Harnessing the wisdom of the hive mind — the collective opinion of a group compared to that of a single expert — is a valuable means of gaining knowledge, but simply polling a crowd is not a foolproof way to arrive at a correct answer. That’s why scientists from MIT’s Sloan Neuroeconomics Lab and Princeton University decided to look for a better way to harvest the boundless potential of the hive mind.
Through their research, which is published in the journal Nature, they were able to develop a technique that they dubbed the “surprisingly popular” algorithm. This algorithm can more accurately pinpoint correct answers from large groups of people through a rather simple technique. People are asked a question, and they must give two answers. The first is what they think the correct answer is, and the second is what they think the popular opinion will be. The overall deviation between the crowd’s two responses indicates the correct answer.
For example, the researchers tested their algorithm by asking the group a simple yes-or-no question: “Is Philadelphia the capital of Pennsylvania?” They then asked those people to predict how many others in the group would answer in the affirmative. Those who incorrectly thought that Philadelphia is the capital also thought most others would agree with them and also answer “Yes.” Those who knew that Harrisburg is actually the capital also suspected that a majority of people would get the answer wrong and answer “Yes.”

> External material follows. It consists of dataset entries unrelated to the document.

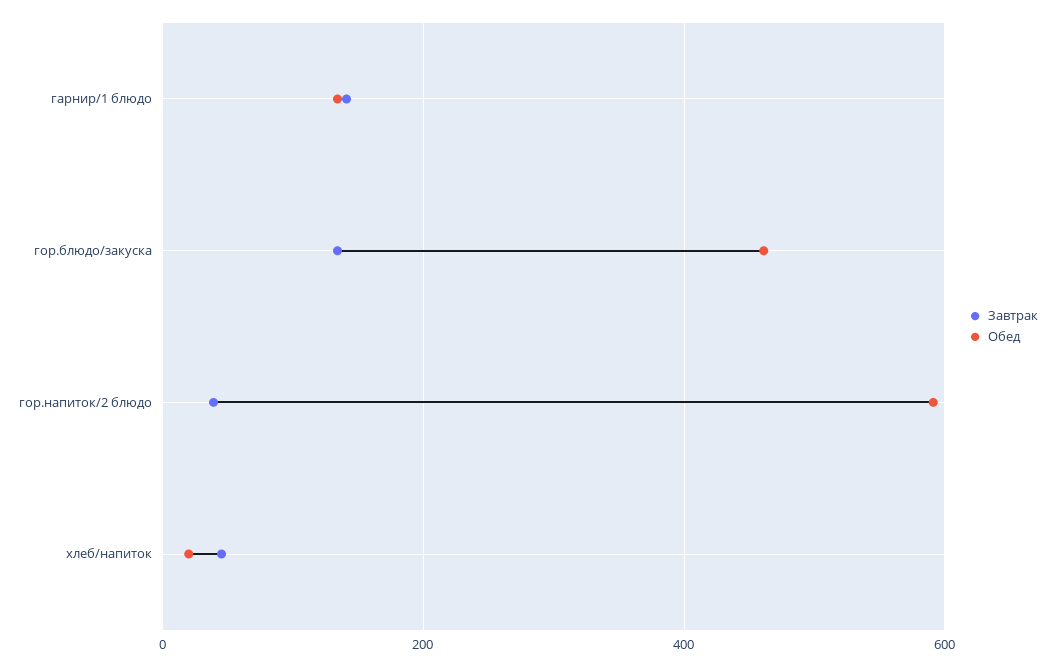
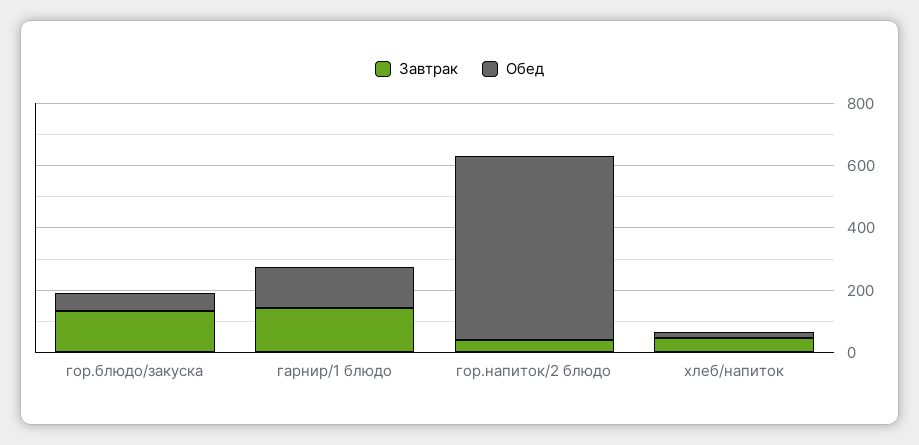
Обед, гор.блюдо/закуска: 460 -> 50

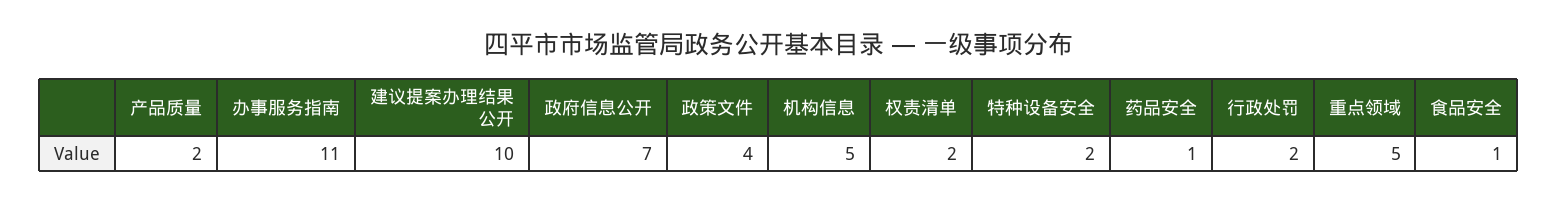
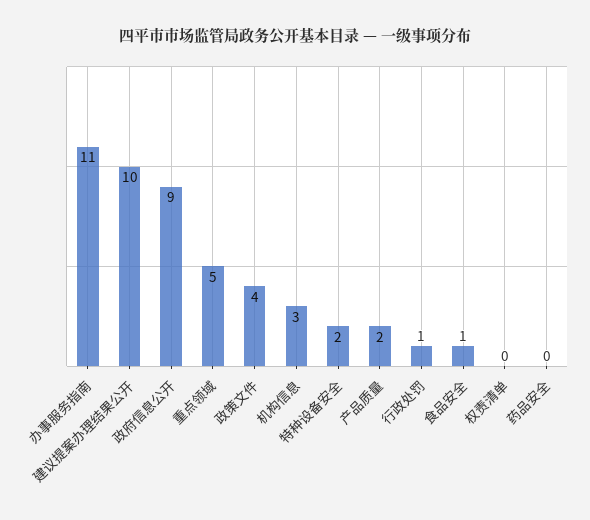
政府信息公开: 7 -> 9
机构信息: 5 -> 3
权责清单: 2 -> 0
药品安全: 1 -> 0
行政处罚: 2 -> 1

Thus, the percentage of people who answered “Yes” to the first question and the percentage who answered “Yes” to the second question was not equal. Though mostly everyone believed that others would answer “Yes” to the prediction question, only a small percentage (incorrectly) answered “Yes” to the first question. By going against the prediction, “No” proved to be the “surprisingly popular” answer that was also indicative of the correct answer: “No, Philadelphia is not the capital of Pennsylvania.”
Using this algorithm, the researchers surveyed the crowd on subjects ranging from U.S. state capitals to medical diagnoses. They found that their technique resulted in a a 21.3 percent decrease in errors compared to simple majority votes, a 24.2 percent decrease compared to confidence-weighted votes, and a 22.2 percent decrease compared to a second form of confidence-weighted votes, ultimately generating the highest average of correct answers.
Unlike typical hive mind studies, this one adds more weight to the specialized knowledge of a particular subgroup of people within the larger group. It does not depend on the absolute majority opinion. “The argument in this paper, in a very rough sense, is that people who expect to be in the minority deserve some extra attention,” said Drazen Prelec, co-author of the study and professor at the MIT Sloan School of Management, in a press release. The minority meaning those who know the correct answer but believe others will not.
Unfortunately, the technique is not yet completely foolproof. People could anticipate which answer will be “surprisingly popular” and try to avoid it. Doing do would be difficult though, and the beauty of hive mind predictions is that one outlier won’t throw off the whole study. In the future, the scientists hope to utilize their method in a number of different settings, such as political forecasting, making economic predictions, pricing artwork, or grading research proposals. One day soon, the hive mind may be used as the primary way for us to make predictions and prepare for whatever the future holds.